Multiple sources informed Radio Dabanga on Sunday that agents of the National Intelligence and Security Service (NISS) detained Dr Yahya Hassan Yahya, head of the National Umma Party (NUP) in White Nile state, El Ebeid Shatir, member of the Socialist Arab Baath Party, Ahmed Hassan Ahmed, member of the Sudanese Baath Party, lawyer Hashim Beloul, and Nemat Adam, member of the Sudan People’s Liberation movement-North (SPLM-N), in various parts of White Nile state on Saturday.

“Lawyer Zaki Munsir was detained from his office in Kosti,” one of the sources reported. He said that they were all detained because they called on the people to participate in the civil disobedience action on Monday and stay at home.

NUP member Ayman Hamad Bakr was detained in North Kordofan’s Sheikan today when he distributed leaflets calling for civil disobedience in the locality.

NISS officers detained Dr El Zubeir Mohamed, Secretary of States of the El Ansar Affairs Association, when he presented a sermon to a number of Ansar [followers of Imam El Sadig El Mahdi] in a mosque in the El Kalakla district in Khartoum on Friday evening. Mohamed urged his audience to join the civil strike on Monday in protest in revolt against “the unjust regime”.

Dentist Hatem was also detained in the Sudanese capital on Saturday. as well as political activist, Saeed Abbas from the Nuba Mountains in South Kordofan.

“The Sudanese people are dying a slow death, from hunger, diseases, and the lack of medicines.”

In El Gezira state in central Sudan, security officers detained Mohamed El Tayeb Dafallah, a leading member of the Communist Party, from his home in El Hoda.

Zeinab Ahmed El Bagi, Kamal Mohamed El Nima, and Hamad Kashar, and El Amin El Marouf were summoned to report at the NISS office of El Managil.
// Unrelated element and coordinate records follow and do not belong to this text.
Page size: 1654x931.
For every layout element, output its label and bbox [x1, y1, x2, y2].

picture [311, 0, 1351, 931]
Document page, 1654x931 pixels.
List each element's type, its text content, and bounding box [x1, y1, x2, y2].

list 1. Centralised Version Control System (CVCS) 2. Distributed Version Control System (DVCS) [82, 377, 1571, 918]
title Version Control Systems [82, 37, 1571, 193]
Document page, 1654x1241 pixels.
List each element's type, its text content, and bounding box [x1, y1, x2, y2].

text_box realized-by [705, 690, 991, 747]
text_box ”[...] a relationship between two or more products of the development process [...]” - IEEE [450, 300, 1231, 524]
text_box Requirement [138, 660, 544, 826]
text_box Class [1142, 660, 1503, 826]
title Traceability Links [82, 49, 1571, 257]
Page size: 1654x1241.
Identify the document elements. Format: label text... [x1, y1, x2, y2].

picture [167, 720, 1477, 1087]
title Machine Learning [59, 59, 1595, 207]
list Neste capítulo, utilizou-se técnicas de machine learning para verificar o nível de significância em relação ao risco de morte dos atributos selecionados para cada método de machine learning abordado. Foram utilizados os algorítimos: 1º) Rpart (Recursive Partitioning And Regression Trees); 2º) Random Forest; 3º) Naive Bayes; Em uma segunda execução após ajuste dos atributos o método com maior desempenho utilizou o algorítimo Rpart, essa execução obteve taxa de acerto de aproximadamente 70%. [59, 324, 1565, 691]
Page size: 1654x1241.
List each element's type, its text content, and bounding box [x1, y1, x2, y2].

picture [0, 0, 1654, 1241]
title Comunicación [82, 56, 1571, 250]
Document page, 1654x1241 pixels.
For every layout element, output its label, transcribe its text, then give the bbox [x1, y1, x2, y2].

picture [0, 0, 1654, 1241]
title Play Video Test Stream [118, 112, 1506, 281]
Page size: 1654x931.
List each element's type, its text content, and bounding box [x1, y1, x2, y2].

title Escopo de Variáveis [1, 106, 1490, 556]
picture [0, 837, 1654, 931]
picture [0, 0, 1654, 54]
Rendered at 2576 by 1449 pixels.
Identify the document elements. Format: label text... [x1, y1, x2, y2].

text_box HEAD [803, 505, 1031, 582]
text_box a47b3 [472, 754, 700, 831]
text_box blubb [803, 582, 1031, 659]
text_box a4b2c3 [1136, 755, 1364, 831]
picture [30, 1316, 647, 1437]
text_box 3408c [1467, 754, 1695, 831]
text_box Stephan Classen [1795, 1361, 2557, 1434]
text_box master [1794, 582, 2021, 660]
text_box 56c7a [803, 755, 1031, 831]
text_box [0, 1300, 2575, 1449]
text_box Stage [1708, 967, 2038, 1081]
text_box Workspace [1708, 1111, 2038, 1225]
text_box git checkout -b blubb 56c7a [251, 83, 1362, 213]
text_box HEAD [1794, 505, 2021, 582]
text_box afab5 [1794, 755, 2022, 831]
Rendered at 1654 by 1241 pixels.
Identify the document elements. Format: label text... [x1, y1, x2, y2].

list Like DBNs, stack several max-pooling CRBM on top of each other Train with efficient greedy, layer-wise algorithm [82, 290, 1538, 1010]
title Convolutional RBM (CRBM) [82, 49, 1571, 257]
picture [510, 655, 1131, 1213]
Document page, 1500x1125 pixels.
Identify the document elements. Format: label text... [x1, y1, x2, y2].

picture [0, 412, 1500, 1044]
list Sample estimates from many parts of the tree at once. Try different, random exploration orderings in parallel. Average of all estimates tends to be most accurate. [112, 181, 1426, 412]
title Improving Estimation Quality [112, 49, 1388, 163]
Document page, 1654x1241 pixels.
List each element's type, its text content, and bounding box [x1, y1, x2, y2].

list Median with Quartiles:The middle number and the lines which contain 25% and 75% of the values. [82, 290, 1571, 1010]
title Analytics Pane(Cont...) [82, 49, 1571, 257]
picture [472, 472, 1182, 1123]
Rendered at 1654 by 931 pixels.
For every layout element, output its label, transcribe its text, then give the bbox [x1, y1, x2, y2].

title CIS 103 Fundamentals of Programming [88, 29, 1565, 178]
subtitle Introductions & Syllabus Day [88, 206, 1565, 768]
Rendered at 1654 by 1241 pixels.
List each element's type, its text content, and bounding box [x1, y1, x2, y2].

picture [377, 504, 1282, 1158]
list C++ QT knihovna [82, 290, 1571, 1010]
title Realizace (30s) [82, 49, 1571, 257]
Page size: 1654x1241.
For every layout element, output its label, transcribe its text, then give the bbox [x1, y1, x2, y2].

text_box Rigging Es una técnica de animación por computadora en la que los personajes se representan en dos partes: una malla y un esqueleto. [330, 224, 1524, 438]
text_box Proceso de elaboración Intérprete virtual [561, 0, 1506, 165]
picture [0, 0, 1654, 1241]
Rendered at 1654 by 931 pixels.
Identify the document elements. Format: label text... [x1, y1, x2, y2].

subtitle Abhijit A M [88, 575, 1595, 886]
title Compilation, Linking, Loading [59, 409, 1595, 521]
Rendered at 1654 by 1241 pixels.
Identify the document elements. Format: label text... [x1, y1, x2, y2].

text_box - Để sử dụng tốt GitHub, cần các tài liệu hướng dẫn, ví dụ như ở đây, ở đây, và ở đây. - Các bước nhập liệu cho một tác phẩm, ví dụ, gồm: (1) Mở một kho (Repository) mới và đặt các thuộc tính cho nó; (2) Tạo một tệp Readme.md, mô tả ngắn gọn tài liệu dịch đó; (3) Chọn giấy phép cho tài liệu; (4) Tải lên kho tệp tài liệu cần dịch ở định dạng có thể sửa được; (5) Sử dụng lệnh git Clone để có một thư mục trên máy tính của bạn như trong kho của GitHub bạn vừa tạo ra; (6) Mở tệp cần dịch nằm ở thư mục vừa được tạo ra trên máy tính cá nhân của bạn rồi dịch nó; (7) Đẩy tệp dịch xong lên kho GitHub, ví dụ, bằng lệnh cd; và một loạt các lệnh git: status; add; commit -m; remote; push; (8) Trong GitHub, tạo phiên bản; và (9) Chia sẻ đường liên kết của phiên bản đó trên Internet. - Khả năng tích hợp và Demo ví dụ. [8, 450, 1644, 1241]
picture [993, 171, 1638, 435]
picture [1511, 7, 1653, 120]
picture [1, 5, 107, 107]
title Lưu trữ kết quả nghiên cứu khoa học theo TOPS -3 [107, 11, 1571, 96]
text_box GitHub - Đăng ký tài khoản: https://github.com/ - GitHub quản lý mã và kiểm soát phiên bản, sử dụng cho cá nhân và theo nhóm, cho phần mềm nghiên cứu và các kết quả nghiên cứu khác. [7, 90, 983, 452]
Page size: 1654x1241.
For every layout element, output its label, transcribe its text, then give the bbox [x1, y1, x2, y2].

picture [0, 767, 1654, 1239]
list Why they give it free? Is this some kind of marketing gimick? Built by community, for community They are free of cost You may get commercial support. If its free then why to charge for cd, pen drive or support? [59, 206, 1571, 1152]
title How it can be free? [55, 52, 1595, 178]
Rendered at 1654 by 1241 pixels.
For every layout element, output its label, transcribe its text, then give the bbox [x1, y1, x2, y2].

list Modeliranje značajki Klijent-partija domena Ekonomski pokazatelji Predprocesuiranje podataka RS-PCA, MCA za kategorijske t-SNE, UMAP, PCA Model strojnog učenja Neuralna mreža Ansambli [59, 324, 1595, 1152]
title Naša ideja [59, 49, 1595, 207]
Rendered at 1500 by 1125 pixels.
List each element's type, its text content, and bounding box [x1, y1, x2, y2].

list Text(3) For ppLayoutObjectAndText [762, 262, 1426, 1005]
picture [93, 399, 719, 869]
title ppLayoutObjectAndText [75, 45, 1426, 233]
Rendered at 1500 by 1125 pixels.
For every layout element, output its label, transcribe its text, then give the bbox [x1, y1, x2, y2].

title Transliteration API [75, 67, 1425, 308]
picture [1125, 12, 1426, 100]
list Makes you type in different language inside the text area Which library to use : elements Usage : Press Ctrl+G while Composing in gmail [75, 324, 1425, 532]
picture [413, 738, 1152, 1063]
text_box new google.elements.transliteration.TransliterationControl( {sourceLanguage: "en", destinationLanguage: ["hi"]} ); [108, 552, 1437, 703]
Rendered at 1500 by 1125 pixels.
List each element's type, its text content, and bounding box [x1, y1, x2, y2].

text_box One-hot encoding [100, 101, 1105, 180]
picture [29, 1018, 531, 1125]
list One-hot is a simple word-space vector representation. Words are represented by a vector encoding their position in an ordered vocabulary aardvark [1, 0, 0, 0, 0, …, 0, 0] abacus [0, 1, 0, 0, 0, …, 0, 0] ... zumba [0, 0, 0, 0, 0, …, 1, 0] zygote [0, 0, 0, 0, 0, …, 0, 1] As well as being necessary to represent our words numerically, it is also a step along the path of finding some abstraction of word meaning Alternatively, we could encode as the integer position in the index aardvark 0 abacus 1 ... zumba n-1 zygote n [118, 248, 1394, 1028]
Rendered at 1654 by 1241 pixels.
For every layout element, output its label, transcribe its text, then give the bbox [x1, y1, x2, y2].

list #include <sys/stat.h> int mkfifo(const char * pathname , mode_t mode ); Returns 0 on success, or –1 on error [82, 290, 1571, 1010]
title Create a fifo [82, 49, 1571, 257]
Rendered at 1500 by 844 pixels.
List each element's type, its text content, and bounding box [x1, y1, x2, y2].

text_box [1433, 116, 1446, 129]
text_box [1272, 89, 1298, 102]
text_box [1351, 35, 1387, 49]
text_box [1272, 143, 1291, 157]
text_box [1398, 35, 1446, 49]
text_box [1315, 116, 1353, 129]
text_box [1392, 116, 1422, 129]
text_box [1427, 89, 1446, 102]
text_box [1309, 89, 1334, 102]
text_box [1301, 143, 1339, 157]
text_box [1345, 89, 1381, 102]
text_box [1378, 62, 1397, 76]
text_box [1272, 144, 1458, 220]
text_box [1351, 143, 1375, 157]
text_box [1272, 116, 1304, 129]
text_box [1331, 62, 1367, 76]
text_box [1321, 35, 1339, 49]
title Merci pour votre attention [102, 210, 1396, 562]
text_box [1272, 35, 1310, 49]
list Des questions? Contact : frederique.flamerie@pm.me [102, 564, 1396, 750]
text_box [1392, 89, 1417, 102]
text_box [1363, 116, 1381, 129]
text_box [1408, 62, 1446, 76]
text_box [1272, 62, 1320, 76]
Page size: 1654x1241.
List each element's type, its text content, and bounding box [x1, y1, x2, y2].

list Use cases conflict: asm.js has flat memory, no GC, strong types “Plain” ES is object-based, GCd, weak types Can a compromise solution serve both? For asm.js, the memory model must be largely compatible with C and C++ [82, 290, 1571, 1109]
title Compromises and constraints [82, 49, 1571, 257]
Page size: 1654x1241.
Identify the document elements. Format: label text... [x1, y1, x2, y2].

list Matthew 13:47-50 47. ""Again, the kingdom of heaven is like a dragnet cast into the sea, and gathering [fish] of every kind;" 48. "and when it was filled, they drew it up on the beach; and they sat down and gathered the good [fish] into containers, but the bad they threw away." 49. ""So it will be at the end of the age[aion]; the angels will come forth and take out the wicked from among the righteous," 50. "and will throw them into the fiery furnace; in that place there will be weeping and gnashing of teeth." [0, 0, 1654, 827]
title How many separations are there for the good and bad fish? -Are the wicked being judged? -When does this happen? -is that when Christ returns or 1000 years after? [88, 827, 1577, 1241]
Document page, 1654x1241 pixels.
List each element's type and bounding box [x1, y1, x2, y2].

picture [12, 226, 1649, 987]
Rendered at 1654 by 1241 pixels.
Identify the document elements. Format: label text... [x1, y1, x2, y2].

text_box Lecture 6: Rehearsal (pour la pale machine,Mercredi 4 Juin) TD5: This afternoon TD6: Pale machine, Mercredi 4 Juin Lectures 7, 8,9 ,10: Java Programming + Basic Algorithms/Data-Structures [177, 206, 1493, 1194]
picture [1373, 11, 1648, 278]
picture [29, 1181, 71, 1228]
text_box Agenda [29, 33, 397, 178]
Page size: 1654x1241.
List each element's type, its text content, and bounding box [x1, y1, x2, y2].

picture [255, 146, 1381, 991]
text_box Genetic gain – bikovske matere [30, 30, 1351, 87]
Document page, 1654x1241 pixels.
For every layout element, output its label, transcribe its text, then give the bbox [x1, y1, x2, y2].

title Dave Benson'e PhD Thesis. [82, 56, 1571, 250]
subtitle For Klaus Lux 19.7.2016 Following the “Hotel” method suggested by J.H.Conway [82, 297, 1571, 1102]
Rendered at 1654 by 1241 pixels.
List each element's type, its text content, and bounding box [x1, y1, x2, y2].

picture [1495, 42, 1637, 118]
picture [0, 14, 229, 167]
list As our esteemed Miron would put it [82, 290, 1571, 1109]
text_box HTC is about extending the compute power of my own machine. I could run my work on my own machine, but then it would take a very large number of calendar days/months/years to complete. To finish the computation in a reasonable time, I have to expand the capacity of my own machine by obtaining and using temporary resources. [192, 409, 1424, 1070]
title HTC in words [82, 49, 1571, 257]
In eastern Sudan, security agents detained a number of activists as well. In Sinkat, Taha Abu Taher and Ali Abu Mohamed were detained over the weekend. The security apparatus of Kassala summoned the secretary of NUP Kassala, Mohamed Abdelrahman, to their office on Saturday morning.

Abbas Imam, Secretary of the NUP Students Secretariat, was summoned to report at the NISS office in Sinja, the capital of Sennar.

A slow death’

In the Red Sea state capital Port Sudan, Jaafar Abdelgader, head of the Popular Committee for the Defence of Schools, Majdi Abdelgeyoum, leading member of the Hag Movement, journalist Amin Senada, and Mutaz El Amin were detained on Sunday.

 “The Beja Congress is betting on all the Sudanese people to represent an alternative to this regime.”

Students of the Beja Conference held a public meeting in Port Sudan on Saturday in which they urged the people to join the nationwide civil disobedience action on 19 December “to oust the Khartoum regime and realise a real change in Sudan”.

The spokesman for the students said that “The Sudanese people are dying a slow death, from hunger, diseases, and the lack of medicines.”

He told Radio Dabanga that “when he went to the United Arab Emirates (UAE) at the end of November, President Al Bashir did not go to request economic aid for the benefit of the Sudanese people, but he just went to in order to supplement the arsenal of weapons to continue the war against innocent civilians in Sudan”.

He added that “The Beja Congress is betting on all the Sudanese people to represent an alternative to this regime”, and warned the people to stay at home “so that no one gets hurt”.

Big zero’

Presidential Aide Ibrahim Mahmoud Hamid told parliamentarians in Omdurman this morning that the civil disobedience actions represent “a big zero”. He likened the civil strikes with “empty words in the air”.

Hamid further denied the NISS detention campaign in the country. Not much later he came back on his words and said that “detentions do not fall under my competence”.

Concerning the repeated confiscations of newspapers, he commented that “If there is a security threat to the country, the authorities will take all possible actions to preserve the state’s security and stability”.